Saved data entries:

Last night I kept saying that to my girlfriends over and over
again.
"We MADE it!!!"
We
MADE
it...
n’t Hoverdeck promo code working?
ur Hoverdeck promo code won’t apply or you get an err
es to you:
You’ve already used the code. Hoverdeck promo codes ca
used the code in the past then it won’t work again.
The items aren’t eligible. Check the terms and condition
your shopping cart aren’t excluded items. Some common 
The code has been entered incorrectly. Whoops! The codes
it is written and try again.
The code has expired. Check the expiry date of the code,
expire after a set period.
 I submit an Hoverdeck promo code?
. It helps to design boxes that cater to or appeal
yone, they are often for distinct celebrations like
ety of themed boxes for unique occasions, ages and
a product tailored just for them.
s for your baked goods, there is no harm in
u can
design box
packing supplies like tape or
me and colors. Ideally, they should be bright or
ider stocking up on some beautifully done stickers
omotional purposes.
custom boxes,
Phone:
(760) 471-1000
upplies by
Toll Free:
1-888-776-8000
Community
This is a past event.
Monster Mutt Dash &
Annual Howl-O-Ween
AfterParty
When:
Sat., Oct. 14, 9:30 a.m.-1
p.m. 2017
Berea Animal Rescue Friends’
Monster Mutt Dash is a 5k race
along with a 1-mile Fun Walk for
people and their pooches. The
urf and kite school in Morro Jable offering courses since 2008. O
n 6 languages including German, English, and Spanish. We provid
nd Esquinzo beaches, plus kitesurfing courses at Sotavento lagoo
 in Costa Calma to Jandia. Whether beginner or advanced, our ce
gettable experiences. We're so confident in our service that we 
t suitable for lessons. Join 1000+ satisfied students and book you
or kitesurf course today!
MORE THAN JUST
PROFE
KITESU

* * *

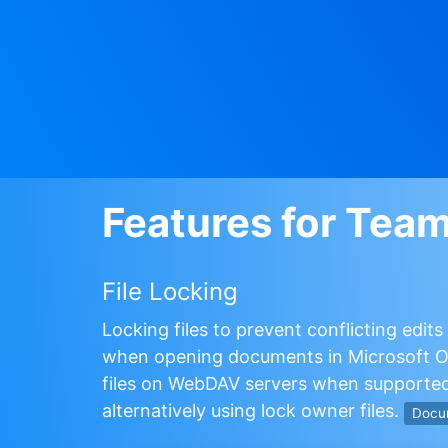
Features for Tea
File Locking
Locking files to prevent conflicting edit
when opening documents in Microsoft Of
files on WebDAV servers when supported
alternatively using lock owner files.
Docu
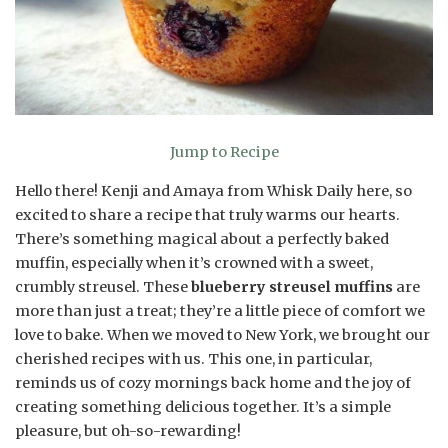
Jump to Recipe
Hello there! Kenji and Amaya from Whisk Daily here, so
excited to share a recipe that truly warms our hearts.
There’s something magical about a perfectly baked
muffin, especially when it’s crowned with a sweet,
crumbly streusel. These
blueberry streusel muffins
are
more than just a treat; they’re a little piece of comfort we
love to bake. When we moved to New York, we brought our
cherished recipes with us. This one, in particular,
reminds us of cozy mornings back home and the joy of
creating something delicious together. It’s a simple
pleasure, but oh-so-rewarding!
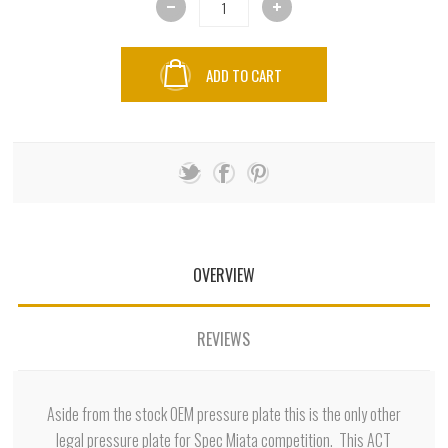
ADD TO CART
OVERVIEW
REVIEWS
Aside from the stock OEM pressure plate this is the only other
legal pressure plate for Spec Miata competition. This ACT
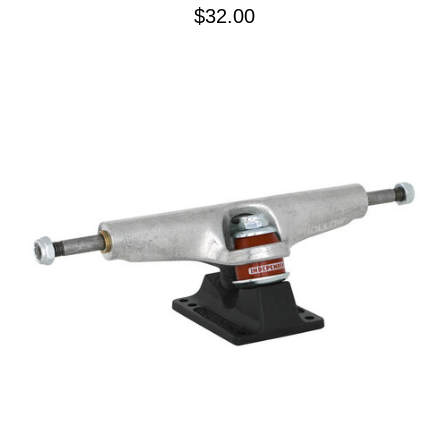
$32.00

---

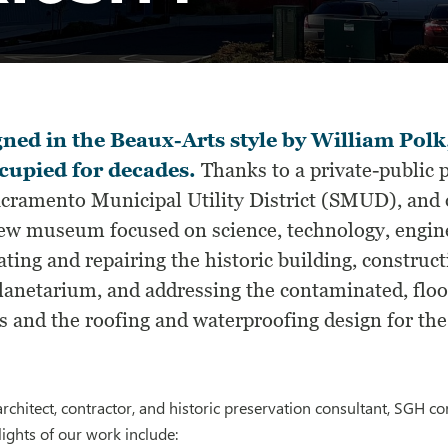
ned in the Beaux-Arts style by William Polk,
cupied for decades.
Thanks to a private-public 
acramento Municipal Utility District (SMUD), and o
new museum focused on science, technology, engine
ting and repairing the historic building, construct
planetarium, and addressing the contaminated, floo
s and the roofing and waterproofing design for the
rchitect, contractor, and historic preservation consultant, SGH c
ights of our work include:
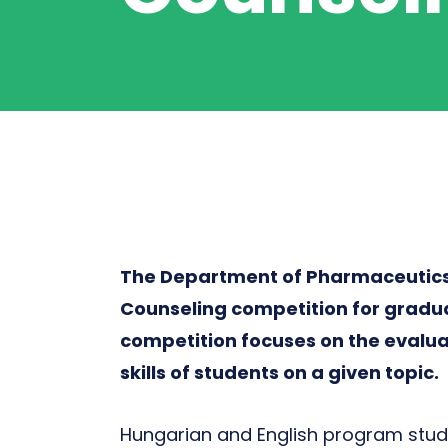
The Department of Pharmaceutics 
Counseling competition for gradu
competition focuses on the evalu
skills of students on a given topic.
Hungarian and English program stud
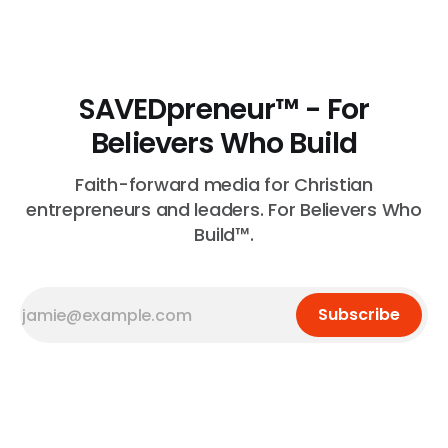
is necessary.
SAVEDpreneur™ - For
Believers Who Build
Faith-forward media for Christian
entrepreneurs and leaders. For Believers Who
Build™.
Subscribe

WHAT IS REQUIRED:
A single figure is expected: the count of lines in the data above that include the word "Monster".

RESULT FOR THIS TASK:
2